Bloch was born in Geneva on July 24, 1880 to Jewish parents. He studied music at the conservatory in Brussels, where his teachers included the celebrated Belgian violinist Eugène Ysaÿe. He then traveled around Europe, moving to Frankfurt, Paris and Geneva before settling in the United States. In 1917, Bloch became the first teacher of composition at Mannes School of Music, a post he held for three years. In December 1920, he was appointed the first Musical Director of the newly formed Cleveland Institute of Music. In 1925, Bloch resigned from the Cleveland Institute, where he had not been happy, and relocated to San Francisco. He was named the director of the Conservatory and remained in that position until 1930, when the school was running low on funds. He returned to Switzerland, where he composed his Avodath Hakodesh (Sacred Service) before returning to the US in 1939.

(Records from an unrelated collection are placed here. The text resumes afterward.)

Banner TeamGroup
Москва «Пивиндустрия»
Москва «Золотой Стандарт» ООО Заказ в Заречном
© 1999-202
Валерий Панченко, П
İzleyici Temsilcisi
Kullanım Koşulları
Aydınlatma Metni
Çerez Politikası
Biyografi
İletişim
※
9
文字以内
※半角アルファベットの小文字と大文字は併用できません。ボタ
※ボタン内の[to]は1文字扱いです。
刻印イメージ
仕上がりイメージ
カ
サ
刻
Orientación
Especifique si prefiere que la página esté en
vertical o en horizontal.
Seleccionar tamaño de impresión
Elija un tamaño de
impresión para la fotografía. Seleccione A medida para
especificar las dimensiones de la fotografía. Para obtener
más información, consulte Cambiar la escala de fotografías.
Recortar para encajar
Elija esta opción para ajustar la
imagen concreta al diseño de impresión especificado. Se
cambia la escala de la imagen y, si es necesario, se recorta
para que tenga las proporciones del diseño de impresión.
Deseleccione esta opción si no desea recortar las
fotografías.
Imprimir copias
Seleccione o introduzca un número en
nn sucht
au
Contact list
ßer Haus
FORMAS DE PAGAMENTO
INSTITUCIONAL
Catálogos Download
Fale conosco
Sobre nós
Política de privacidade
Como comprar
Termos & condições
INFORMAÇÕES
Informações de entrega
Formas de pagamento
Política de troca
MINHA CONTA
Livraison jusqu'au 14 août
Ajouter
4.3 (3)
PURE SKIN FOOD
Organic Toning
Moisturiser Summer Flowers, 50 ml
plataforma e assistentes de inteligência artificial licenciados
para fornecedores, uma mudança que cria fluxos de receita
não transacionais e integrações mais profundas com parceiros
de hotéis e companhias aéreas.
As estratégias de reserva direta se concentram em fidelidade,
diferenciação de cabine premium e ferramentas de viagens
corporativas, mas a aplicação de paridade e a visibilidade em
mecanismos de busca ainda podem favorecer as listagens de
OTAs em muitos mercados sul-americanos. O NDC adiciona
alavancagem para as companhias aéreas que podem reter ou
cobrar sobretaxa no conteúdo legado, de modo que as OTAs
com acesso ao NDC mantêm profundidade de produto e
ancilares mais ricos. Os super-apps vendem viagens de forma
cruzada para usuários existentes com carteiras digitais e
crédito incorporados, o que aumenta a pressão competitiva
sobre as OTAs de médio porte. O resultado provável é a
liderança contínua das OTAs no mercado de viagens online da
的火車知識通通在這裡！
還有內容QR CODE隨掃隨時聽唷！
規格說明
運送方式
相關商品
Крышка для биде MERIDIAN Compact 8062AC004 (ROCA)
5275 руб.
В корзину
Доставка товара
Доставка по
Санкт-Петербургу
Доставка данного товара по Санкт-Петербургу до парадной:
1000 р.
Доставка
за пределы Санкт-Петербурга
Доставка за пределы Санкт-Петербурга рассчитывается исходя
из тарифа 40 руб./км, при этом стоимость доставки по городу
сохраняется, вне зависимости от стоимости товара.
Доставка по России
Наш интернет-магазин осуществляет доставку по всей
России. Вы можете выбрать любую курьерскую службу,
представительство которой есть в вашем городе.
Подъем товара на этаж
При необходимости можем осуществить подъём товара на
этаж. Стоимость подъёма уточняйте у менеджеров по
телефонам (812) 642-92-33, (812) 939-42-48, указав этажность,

Bloch joined the music faculty at Berkeley in 1941 and taught there one semester each year until his retirement in 1952. He was named a Professor Emeritus at the University of California, even though he had not been a full-time faculty member. He died in Portland, Oregon, of cancer at the age of 78.
Bloch’s musical style does not fit easily into any of the usual categories. Masterly composer of music for strings, he wrote four string quartets, Schelomo – A Hebrew Rhapsody (for cello and orchestra), and A Voice in the Wilderness (for orchestra and cello obbligato), which are deeply emotional works and rank among the most distinguished achievements in the neo-classic and neo-romantic idiom of early 20th-century music.